Grosse(s) délivrée(s) le : 28-04-2026
à : Me Chrystelle ARNAULT – 9
Me Caroline LADREY – 248
Copie au dossier
EXPOSÉ DU LITIGE
Par acte de commissaire de justice du 24 septembre 2025, le syndicat des copropriétaires de la copropriété [Adresse 4] a fait assigner Madame [L] [N] devant le Président du tribunal judiciaire de Toulon, statuant selon la procédure accélérée au fond, aux fins de :
— condamner Madame [L] [N] à payer au syndicat des copropriétaires de la copropriété [Adresse 4] la somme de 7.244,97 euros au titre des charges de copropriété impayées selon décompte arrêté au 1er janvier 2025, outre intérêts de droit à compter de la première mise en demeure en date du 19 avril 2024, avec anatocisme, en application de l’article 1231-6 du code civil ;
— condamner Madame [L] [N] à payer au syndicat des copropriétaires de la copropriété [Adresse 4] la somme de 2.000 euros à titre de dommages et intérêts sur le fondement de l’article 1240 du code civil ;
— condamner Madame [L] [N] à payer au syndicat des copropriétaires de la copropriété [Adresse 4] la somme de 2.000 euros sur le fondement des dispositions de l’article 700 du code de procédure civile ;
— condamner Madame [L] [N] aux entiers dépens
— dire n’y avoir lieu à écarter l’exécution provisoire.

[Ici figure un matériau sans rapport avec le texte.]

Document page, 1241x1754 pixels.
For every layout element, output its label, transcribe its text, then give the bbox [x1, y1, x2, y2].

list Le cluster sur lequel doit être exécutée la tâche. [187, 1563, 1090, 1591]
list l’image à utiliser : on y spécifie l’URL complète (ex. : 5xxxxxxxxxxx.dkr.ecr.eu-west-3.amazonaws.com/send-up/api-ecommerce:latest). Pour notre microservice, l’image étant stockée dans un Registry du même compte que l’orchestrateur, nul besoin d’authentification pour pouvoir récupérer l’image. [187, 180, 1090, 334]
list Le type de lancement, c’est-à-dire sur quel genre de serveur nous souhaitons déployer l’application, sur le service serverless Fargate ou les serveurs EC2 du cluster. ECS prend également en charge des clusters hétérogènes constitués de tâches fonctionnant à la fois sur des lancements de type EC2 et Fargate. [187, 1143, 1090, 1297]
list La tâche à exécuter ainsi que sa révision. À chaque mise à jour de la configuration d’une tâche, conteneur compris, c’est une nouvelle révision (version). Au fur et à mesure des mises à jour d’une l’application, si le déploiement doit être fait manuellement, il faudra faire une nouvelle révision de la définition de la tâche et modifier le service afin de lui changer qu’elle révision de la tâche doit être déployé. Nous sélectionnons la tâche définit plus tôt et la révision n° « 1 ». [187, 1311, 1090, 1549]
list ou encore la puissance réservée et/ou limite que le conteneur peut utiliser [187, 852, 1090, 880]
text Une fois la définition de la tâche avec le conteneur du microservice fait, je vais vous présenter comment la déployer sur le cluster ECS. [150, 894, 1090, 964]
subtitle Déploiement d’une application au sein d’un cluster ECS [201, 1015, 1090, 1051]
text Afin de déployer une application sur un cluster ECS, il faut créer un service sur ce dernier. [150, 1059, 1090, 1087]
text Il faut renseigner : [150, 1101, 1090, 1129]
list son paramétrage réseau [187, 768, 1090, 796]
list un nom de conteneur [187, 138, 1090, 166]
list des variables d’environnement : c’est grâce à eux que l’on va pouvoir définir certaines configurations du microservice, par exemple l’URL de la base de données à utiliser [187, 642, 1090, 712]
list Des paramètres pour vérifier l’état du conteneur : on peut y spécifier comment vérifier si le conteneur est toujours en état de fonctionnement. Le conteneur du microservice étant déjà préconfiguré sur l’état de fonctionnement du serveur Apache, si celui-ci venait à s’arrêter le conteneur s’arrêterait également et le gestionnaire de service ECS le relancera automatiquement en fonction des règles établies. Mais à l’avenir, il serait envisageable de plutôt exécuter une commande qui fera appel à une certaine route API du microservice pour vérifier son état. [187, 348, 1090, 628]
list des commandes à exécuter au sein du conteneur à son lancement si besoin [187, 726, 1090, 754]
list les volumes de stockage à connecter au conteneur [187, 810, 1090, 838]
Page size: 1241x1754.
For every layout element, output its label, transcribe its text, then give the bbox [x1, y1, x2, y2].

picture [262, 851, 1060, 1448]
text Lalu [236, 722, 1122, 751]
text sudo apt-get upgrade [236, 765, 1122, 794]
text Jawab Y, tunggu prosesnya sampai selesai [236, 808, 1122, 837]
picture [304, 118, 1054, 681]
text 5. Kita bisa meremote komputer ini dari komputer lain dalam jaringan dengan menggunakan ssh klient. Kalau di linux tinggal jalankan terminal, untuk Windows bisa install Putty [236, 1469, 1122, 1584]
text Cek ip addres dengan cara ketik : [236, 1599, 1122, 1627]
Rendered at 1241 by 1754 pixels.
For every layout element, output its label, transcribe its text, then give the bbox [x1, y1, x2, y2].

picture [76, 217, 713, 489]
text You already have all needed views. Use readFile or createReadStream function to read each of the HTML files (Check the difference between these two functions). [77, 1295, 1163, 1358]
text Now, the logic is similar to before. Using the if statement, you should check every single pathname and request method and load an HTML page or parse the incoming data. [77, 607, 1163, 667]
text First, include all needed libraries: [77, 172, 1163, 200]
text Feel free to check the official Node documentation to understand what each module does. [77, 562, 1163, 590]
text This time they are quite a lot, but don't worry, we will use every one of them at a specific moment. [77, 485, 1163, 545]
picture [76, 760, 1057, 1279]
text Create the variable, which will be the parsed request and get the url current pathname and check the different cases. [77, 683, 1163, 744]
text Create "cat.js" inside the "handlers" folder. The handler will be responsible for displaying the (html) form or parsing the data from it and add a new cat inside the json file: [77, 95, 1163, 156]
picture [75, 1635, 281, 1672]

L’affaire a été fixée et évoquée à l’audience du 24 février 2026.
1. Par conclusions déposées et soutenues oralement, auxquelles il convient de se référer pour un plus ample exposé des prétentions et moyens, le syndicat des copropriétaires de la copropriété [Adresse 4] demande de :
— débouter Madame [J] [V] de ses demandes indemnitaires et au titre de l’article 700 du code de procédure civile ;
— condamner Madame [L] [N] à payer au syndicat des copropriétaires de la copropriété [Adresse 4] la somme de 7.244,97 euros au titre des charges de copropriété impayées selon décompte arrêté au 1er janvier 2025, outre intérêts de droit à compter de la première mise en demeure en date du 19 avril 2024, avec anatocisme en application de l’article 1231-6 du code civil ;
— condamner Madame [L] [N] à payer au syndicat des copropriétaires de la copropriété [Adresse 4] la somme de 2.000 euros à titre de dommages et intérêts sur le fondement de l’article 1240 du code civil ;
— condamner Madame [L] [N] à payer au syndicat des copropriétaires de la copropriété [Adresse 4] la somme de 2.000 euros sur le fondement des dispositions de l’article 700 du code de procédure civile
— dire n’y avoir lieu à écarter l’exécution provisoire
— condamner Madame [L] [N] aux entiers dépens
2. Par conclusions déposées et soutenues oralement, auxquelles il convient de se référer pour un plus ample exposé des prétentions et moyens, Madame [L] [N] demande de :
A titre principal,
— rejeter les demandes du syndicat des copropriétaires, en ce qu’il se déclare créancier de la somme de 7.244,97 euros au titre des charges de copropriété selon décompte arrêté au 1er janvier 2025 ;
— condamner le syndicat des copropriétaires à la somme de 3.000 euros au titre de dommages et intérêts compte tenu des préjudices subis par Madame [J] au regard des mises en demeure infondées à la demanderesse ;
A titre subsidiaire,
— dire que Madame [N] sera redevable de la somme de 7.244,97 euros au titre des charges de copropriété, sans anatocisme compte tenu de l’absence de tentative amiable de la demanderesse à son endroit ;
— condamner le syndicat des copropriétaires au versement de la somme de 3.000 euros au titre de l’article 700 du code de procédure civile.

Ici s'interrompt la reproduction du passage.